At the center of this image is John, the oldest son of the prominent Westwood family from Baltimore, extending his arm behind and across two younger children. The smaller boys stand close together, hands clasped. All three are dressed in high-waisted trouser suits, fashionable for male children at the time, and hold a branch or flowers as if they've just returned from the outdoors. The family pet featured in the bottom right holds a bird in its mouth, clearly having found it outside as well.
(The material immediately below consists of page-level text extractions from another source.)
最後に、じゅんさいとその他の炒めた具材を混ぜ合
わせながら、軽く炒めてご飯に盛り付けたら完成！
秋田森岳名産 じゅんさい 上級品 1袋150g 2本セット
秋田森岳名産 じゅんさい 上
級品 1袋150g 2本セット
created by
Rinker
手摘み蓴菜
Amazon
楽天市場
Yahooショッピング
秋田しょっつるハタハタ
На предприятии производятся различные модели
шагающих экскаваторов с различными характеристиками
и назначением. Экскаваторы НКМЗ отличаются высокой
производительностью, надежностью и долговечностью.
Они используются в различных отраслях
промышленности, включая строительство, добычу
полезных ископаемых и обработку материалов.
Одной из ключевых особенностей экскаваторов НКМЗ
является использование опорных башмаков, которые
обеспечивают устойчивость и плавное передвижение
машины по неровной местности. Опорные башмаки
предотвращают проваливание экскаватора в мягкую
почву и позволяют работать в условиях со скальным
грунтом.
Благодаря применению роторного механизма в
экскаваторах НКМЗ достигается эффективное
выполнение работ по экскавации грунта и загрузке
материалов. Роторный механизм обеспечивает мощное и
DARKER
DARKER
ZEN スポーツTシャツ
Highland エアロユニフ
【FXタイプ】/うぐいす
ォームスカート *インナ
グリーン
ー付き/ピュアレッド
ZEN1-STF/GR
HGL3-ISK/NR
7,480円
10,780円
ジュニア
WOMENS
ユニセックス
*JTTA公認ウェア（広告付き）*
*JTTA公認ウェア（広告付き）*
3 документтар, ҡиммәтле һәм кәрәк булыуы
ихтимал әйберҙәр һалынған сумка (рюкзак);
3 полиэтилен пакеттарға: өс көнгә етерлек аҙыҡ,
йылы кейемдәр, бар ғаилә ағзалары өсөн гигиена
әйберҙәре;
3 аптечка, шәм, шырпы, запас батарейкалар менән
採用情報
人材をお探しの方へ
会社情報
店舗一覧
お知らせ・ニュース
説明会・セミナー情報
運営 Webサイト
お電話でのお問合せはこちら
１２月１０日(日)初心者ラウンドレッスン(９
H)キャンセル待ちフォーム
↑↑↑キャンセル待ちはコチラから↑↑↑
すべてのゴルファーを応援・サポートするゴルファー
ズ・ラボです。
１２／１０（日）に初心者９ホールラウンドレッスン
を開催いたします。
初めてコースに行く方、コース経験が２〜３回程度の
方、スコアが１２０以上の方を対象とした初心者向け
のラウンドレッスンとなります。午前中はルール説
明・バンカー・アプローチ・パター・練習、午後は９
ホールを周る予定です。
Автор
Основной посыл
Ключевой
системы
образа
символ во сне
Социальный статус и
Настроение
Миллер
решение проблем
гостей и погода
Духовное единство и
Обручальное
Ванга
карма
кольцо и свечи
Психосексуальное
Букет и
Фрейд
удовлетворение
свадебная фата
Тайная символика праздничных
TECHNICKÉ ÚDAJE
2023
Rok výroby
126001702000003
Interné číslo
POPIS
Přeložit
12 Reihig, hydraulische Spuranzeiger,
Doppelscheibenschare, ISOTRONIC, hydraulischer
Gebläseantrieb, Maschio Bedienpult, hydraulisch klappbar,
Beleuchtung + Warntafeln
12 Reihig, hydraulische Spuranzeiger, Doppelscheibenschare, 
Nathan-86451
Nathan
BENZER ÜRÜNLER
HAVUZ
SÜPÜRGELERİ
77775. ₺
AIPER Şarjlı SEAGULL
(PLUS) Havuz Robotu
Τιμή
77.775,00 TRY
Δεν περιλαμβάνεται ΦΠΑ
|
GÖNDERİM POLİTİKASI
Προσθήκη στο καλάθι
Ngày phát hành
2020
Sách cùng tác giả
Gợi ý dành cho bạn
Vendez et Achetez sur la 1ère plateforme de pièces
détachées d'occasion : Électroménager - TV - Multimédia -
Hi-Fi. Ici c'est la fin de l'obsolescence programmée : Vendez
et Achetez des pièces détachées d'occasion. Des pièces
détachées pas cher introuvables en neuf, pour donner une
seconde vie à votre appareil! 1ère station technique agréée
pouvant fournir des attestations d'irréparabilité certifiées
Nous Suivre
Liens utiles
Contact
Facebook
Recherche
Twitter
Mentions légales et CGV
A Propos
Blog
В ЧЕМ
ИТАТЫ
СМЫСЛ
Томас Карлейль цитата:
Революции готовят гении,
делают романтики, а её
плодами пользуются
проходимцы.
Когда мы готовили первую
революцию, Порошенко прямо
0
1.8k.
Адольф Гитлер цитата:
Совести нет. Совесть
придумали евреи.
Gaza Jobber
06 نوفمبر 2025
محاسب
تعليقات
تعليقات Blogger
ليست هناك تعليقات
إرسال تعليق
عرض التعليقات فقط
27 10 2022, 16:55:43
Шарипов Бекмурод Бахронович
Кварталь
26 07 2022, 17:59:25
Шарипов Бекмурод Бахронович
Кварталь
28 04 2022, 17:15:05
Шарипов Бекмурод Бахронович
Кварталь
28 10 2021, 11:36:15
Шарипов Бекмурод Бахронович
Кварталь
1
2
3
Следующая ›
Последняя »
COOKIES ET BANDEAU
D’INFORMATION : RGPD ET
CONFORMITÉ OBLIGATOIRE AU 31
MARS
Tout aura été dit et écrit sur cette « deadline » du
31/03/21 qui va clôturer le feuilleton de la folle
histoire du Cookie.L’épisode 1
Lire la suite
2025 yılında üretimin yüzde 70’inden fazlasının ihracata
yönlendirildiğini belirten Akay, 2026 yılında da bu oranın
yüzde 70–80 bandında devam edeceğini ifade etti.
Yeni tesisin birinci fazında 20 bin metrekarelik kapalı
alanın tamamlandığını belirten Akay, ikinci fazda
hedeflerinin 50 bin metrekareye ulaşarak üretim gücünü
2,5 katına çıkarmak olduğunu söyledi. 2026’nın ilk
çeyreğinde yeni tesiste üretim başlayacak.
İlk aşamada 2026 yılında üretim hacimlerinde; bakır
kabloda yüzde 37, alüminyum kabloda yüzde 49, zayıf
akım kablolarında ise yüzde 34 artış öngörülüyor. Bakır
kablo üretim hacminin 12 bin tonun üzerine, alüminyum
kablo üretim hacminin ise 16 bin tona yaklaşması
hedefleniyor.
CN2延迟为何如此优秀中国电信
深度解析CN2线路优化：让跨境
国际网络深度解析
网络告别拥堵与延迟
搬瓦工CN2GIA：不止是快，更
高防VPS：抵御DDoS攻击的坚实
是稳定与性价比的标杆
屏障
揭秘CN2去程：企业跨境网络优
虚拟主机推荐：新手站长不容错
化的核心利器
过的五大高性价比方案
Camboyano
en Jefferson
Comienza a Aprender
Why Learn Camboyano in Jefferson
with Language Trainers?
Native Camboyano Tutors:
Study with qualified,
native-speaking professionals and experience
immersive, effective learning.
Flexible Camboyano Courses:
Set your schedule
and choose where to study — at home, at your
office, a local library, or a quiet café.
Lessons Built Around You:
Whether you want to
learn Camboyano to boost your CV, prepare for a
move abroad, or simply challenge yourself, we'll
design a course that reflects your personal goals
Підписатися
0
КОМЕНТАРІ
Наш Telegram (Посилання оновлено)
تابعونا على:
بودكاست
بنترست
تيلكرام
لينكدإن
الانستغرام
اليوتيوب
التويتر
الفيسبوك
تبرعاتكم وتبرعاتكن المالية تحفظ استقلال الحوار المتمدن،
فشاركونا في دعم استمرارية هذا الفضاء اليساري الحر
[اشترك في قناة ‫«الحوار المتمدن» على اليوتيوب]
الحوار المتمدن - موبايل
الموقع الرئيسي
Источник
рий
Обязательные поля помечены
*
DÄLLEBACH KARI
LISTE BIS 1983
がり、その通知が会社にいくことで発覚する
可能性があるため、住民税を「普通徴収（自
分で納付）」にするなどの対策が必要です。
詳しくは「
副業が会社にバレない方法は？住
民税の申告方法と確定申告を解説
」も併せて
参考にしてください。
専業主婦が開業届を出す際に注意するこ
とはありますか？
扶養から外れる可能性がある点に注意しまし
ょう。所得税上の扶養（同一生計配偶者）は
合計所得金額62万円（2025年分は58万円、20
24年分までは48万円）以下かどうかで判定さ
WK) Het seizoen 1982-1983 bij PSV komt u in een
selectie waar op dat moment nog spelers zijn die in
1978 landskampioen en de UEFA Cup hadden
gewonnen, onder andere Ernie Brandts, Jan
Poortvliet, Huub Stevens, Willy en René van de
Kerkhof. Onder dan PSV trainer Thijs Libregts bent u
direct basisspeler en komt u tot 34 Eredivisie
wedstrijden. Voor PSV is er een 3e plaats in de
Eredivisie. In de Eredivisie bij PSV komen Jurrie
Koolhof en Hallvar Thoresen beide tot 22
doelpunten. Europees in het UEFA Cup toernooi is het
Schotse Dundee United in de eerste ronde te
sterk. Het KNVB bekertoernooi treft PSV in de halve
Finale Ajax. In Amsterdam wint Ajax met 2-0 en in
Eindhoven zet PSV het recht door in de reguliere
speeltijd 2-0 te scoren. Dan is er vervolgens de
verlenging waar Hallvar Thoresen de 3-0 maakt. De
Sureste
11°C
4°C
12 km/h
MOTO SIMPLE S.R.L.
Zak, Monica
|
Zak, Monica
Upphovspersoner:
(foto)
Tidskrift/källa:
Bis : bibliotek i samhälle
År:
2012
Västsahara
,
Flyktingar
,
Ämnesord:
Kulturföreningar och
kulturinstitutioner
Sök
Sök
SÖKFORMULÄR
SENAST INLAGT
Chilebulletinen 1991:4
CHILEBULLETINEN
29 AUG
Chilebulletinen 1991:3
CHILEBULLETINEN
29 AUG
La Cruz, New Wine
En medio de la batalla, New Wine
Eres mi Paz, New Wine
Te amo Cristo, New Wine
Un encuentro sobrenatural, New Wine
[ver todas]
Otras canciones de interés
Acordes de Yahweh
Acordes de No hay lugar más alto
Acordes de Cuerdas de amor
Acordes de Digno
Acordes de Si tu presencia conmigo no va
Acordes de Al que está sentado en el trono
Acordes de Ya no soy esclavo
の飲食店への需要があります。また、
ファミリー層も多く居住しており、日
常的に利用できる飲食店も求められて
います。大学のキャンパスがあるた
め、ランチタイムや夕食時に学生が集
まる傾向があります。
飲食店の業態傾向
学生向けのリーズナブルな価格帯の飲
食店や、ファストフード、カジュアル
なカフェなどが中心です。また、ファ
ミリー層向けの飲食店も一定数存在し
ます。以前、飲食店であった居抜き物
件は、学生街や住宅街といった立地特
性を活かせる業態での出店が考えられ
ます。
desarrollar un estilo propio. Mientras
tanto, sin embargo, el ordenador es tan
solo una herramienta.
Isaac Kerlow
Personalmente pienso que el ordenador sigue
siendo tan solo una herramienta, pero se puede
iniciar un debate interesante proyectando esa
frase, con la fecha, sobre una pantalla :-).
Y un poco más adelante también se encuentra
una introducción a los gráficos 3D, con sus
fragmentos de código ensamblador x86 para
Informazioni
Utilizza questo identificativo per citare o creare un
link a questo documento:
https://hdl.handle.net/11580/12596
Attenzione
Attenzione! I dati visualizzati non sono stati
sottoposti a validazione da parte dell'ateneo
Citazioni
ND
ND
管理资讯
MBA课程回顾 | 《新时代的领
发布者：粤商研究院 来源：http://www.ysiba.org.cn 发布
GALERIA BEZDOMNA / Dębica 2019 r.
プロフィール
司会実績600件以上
Joshua Johnson's sympathetic pose of the three boys makes their brotherly relationship the subject of this portrait. A free black artist who worked in Baltimore, Maryland, during the late eighteenth and early nineteenth centuries, Johnson is known for his skillful use of design and balanced composition, as seen in The Westwood Children. His portrait style is distinguished by the oval faces, thin lips, and only slightly modeled figures of his subjects. While the stiffness of his formula often impeded character penetration, in this portrait it suggests the discomfort the children might have felt posing for the artist. Johnson's method of applying thin layers of color makes the boys' features particularly sweet and delicate.

The son of a white father and a black mother, Johnson was born into slavery around 1763 and freed in 1782. Having received minimal training in art, perhaps from one of the artists in the extended Peale family, he practiced as a portrait painter, advertising his service in Baltimore's city directories from 1796 to 1824. Roughly eighty portraits are now attributed to him.